Le titre indique à lui seul le style de son existence. Un long Tumulte, presque ininterrompu. Tant de tumultes, dans la sage et quasi irrespirable Allemagne d’après-guerre d’abord, où il devient vite un membre important du Groupe 47 (1947-1967), sorte de clan informel de jeunes auteurs qui vont bouleverser et surtout reconstruire la littérature d’outre-Rhin, parmi lesquels l’immense Heinrich Böll (qui, comme lui, sera ensuite proche de la jeunesse révoltée des années 1960 et 1970), Günter Grass ou Ingeborg Bachmann.
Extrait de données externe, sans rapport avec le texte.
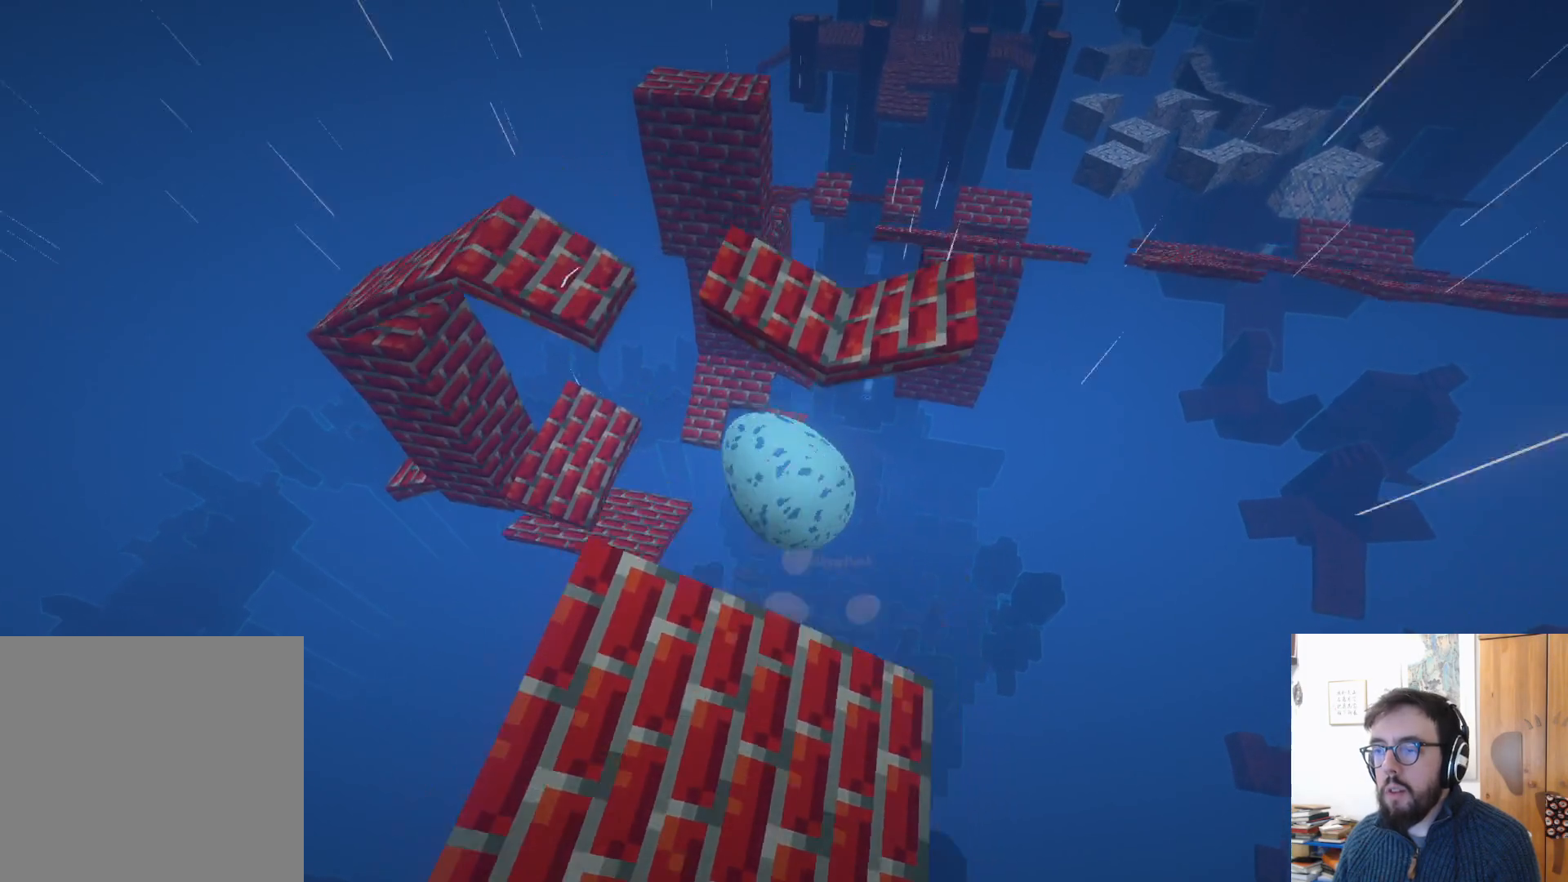
{"buttons": [], "left_stick": "up", "right_stick": "center", "events": [[383, "left_stick", "up"], [500, "A", "up"]]}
Il relativise l’influence de ce groupe, tant loué aujourd’hui par les critiques et historiens de la littérature : « Ce n’était qu’une minorité de gens qui, simplement, ne voulaient plus voir de nazis, un dispositif d’urgence sans doctrine esthétique et doté d’une doctrine politique essentiellement négative. »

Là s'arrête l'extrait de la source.